◆ **DIRECTIVE**:
Output the items from the very start through the line containing "color correction: highlights a* 2.7, highlights" as a JSON list of strings, one string per line, with blank lines omitted.

◆ **DATA EXCERPTS**:

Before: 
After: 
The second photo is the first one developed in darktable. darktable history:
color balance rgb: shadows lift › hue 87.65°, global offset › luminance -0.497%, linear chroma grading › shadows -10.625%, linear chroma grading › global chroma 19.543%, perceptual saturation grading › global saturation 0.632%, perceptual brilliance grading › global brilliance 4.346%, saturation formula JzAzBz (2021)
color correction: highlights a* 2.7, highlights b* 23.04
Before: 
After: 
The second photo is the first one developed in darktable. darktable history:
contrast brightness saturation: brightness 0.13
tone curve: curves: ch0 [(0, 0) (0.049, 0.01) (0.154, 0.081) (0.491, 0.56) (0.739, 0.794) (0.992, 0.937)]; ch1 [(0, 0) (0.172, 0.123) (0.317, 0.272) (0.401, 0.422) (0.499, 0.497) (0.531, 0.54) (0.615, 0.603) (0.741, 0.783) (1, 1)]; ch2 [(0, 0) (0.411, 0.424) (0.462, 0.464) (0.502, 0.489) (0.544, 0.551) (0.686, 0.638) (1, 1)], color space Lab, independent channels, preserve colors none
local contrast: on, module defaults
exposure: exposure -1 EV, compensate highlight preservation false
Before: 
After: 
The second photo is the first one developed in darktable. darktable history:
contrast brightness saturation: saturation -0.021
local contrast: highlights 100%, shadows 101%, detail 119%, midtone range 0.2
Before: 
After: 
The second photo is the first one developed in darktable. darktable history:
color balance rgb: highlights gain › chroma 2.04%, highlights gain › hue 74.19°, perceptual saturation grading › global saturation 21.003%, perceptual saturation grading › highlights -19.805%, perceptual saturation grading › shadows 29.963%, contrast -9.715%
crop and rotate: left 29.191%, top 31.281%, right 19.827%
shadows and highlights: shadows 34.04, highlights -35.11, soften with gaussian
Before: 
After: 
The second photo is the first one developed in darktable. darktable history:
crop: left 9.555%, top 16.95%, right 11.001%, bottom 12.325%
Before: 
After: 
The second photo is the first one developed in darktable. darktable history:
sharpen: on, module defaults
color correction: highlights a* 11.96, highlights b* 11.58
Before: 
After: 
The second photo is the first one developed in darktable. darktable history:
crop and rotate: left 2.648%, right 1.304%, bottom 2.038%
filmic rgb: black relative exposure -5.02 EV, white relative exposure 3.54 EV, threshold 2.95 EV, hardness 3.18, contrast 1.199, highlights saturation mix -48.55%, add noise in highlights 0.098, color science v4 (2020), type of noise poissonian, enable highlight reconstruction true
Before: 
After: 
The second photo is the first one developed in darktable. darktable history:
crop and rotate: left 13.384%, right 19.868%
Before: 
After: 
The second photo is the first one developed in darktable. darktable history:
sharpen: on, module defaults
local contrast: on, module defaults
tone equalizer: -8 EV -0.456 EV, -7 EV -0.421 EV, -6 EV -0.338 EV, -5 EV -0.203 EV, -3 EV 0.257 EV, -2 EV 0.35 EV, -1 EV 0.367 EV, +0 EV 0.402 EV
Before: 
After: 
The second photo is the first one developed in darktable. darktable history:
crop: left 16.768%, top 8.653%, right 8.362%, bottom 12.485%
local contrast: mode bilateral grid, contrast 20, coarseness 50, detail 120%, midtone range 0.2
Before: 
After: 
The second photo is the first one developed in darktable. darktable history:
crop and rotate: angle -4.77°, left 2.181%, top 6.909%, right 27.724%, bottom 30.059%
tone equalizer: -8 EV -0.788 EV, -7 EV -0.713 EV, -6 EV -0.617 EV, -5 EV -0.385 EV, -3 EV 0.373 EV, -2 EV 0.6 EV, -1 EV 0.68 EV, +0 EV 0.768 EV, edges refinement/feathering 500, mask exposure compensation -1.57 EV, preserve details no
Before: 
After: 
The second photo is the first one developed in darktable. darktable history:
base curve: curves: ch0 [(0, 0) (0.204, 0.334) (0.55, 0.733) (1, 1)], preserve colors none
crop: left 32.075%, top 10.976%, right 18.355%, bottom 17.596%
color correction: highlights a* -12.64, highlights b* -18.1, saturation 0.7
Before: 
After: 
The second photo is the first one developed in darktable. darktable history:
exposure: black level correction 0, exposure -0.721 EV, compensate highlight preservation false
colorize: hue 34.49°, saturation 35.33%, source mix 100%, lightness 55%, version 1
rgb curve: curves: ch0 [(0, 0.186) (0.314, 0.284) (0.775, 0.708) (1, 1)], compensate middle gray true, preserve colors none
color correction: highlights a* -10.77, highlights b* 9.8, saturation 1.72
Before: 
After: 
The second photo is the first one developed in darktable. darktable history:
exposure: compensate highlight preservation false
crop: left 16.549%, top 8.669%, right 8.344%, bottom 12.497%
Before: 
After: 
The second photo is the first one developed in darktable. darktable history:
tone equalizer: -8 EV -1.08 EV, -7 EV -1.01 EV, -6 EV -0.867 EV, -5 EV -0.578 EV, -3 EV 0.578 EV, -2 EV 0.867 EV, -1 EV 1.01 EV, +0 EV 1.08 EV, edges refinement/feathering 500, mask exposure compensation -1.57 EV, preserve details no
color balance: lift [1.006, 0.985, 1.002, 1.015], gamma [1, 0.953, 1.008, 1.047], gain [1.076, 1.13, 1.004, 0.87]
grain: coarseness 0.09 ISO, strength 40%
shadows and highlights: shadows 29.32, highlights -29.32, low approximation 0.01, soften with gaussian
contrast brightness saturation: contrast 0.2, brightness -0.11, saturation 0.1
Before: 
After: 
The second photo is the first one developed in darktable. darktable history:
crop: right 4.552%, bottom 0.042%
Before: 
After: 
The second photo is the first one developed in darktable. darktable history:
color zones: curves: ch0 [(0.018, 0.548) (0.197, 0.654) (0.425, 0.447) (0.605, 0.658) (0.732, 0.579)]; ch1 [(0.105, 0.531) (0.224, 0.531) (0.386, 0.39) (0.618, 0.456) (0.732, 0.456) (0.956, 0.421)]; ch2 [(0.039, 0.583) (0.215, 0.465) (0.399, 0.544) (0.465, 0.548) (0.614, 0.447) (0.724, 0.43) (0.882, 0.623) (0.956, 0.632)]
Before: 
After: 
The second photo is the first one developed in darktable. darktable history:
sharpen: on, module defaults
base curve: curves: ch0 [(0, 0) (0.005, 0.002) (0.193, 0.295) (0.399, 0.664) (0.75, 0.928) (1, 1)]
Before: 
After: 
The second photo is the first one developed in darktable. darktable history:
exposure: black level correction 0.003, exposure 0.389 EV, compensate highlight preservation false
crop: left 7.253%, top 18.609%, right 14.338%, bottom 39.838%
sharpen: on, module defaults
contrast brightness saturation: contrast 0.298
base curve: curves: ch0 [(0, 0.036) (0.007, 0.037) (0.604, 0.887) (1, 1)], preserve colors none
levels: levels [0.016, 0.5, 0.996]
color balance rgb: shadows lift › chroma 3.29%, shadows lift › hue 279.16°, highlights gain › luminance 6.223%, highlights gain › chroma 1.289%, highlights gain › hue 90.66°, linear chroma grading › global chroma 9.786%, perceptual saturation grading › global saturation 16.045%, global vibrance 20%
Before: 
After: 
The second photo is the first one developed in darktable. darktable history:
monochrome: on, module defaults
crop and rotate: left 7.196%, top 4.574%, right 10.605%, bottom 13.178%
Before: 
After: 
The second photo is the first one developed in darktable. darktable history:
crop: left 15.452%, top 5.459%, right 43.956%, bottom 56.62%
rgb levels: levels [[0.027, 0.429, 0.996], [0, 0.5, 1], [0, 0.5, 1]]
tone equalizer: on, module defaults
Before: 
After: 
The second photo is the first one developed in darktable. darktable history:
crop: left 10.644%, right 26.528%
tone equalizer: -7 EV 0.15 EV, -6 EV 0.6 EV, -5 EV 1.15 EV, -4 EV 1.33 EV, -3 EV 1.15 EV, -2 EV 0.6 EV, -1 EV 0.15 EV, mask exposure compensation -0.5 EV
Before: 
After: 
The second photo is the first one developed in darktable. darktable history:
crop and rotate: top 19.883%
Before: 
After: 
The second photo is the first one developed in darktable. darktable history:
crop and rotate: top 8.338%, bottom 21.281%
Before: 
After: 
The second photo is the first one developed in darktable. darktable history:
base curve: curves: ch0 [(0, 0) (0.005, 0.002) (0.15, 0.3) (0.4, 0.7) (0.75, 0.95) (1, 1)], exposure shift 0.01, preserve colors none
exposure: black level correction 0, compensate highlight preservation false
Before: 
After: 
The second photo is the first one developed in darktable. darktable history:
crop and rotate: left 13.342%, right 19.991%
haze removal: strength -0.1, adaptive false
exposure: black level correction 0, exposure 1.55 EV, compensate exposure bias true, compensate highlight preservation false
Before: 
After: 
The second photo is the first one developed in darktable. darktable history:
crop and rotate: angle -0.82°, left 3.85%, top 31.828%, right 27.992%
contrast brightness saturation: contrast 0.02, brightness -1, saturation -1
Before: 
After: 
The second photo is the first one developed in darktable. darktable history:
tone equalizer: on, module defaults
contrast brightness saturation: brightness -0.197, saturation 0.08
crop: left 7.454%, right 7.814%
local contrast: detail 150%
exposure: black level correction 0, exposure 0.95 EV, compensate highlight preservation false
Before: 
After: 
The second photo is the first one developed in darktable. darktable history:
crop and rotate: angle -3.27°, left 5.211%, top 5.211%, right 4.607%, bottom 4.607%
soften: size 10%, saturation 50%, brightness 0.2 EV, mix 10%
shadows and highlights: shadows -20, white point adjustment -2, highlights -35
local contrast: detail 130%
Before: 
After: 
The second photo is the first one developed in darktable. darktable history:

◆ **REPLY**:
[
  "Before: ",
  "After: ",
  "The second photo is the first one developed in darktable. darktable history:",
  "color balance rgb: shadows lift › hue 87.65°, global offset › luminance -0.497%, linear chroma grading › shadows -10.625%, linear chroma grading › global chroma 19.543%, perceptual saturation grading › global saturation 0.632%, perceptual brilliance grading › global brilliance 4.346%, saturation formula JzAzBz (2021)",
  "color correction: highlights a* 2.7, highlights b* 23.04"
]